Chiaro tentativo da parte cinese di spostare l’attenzione all’esterno del paese.
un po’ come il “greenwashing” delle compagnie petrolifere
Alberto Tadini giusto! e così mentre noi ci affrettavamo a scrivere nei nostri decaloghi anti covid “i prodotti made in china ed i pacchi provenienti dalla cina non sono pericolosi, loro (che nessuno mi toglie dalla testa essere con i loro discutibili “stili di vita” i generatori e propagatori di questo disastro del quale qualcuno dovrebbe chiedere conto) ci tirano fuori questi studi che ci mettono all’angolo
Paolo: condivido, però più che metterci all’angolo direi prenderci per i fondelli…
Buongiorno.
Il vero problema – secondo me – non è tanto che i cinesi ci mettano all’angolo quanto, piuttosto, che sia l’Occidente stesso a lasciarsi mettere all’angolo dalla Cina.
In altre parole l’Occidente, per convenienza, perché non vuole inimicarsela, perché ci sono degli interessi economici da salvaguardare, o perché ha paura di una reazione cinese, lascia che la Cina faccia e dica tutto quello che vuole, sia all’interno dei suoi confini (senza che nessuno condanni troppo apertamente i suoi metodi repressivi, in barba al rispetto dei diritti umani) sia fuori, quando essa occupa paesi confinanti che invece vorrebbero essere liberi e indipendenti o quando rivendica il controllo di zone di mare che, in realtà, altri stati considerano proprie. Per non parlare dell’Africa, in cui la Cina si è infiltrata quasi senza ostacoli, anche con metodi controversi.
E la Cina non si fa troppi problemi sulle questioni ambientali, sullo sfruttamento delle risorse naturali o sulla pericolosità di certi suoi allevamenti intensivi! Tutte cose che possono anche essere veicolo – lo abbiamo sperimentato sulla nostra pelle – di nuovi virus e malattie. Altri ne arriveranno, prima o poi, ma state certi che anche per quelli la colpa sarà del nostro salmone surgelato!
La Cina, nel villaggio globale che è il nostro pianeta, è un po’ – secondo me – come quei bulli di paese grandi e grossi, di cui tutti hanno paura, e ai quali si lascia dire e fare un po’ tutto per quieto vivere. Siccome sono più grandi di te, stai zitto e subisci.

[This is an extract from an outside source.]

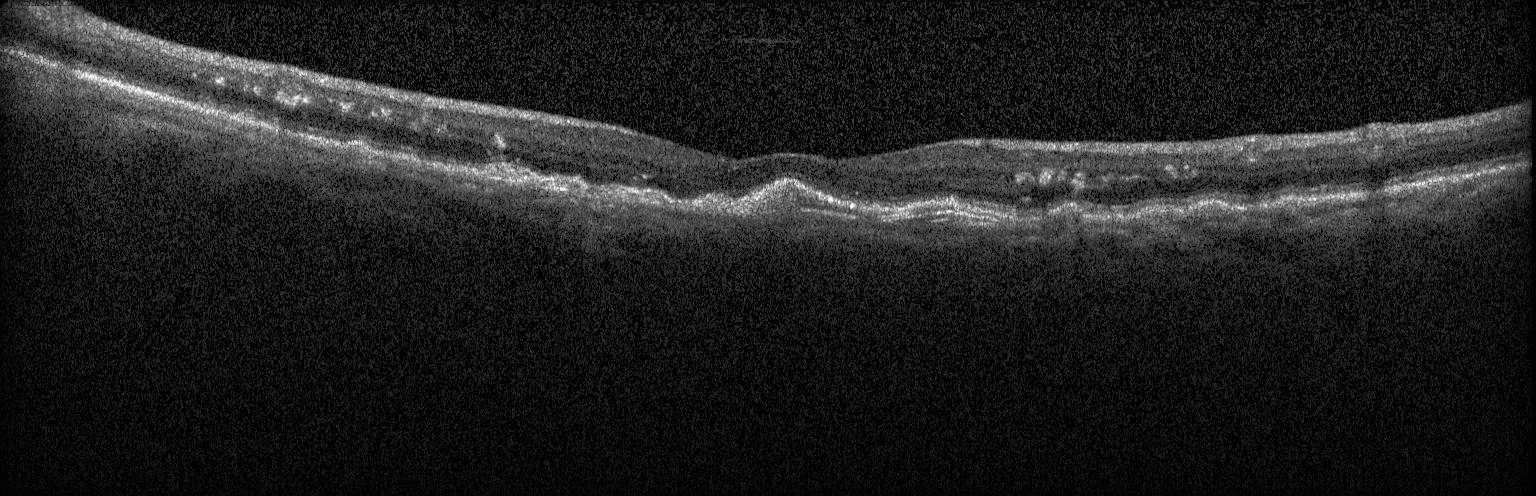
OCT B-scan showing choroidal neovascularization.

L’abbiamo corteggiata per troppo tempo, abbiamo spostato le nostre fabbriche là smantellando tutte le nostre infrastrutture produttive, tanto da non poter nemmeno disporre di mascherine e altri beni di prima necessità, quando ci servivano urgentemente all’inizio della pandemia, perché ormai prodotti solo in Cina.
Però ci beiamo del fatto che noi siamo ancora i padroni del design, dell’idea. Le cose ormai non le produciamo più, e non abbiamo più le fabbriche, però le pensiamo! Bella soddisfazione! Ma quanto durerà ancora?
La Cina ha taciuto all’inizio sul virus, avvertendo con ritardo il resto del mondo. Però ci ha mandato le mascherine che ci mancavano, dicendo che “Siamo onde dello stesso mare, foglie dello stesso albero, fiori dello stesso giardino”… Oh, quanta poesia!
La verità è che bisognerebbe avere il coraggio di troncare certi rapporti economici con la Cina, per indurla a cambiare atteggiamento, perché forse solo in quel modo possiamo colpirla in un suo punto sensibile. Ma nessuno sembra davvero averne voglia.
E così lasciamo che il suo cappio si stringa sempre di più intorno al nostro collo… come la gallina che viene bollita in pentola alzando la fiamma lentamente, senza che se ne accorga.
Alberto: completamente d’accordo, hai descritto benissimo.
Fra un po’ arriverà anche il Prosciutto di Pechino, il Parmesan di Shanghai e gli spaghetti di Canton.
Per la moda, con il gusto nel vestiario dei cinesi, la vedo ancora difficile, ma non si sa mai! ☺
Il problema più grande è che queste risposte da virologi o economisti e che sono risposte da terza media serale. Come da un anno ormai.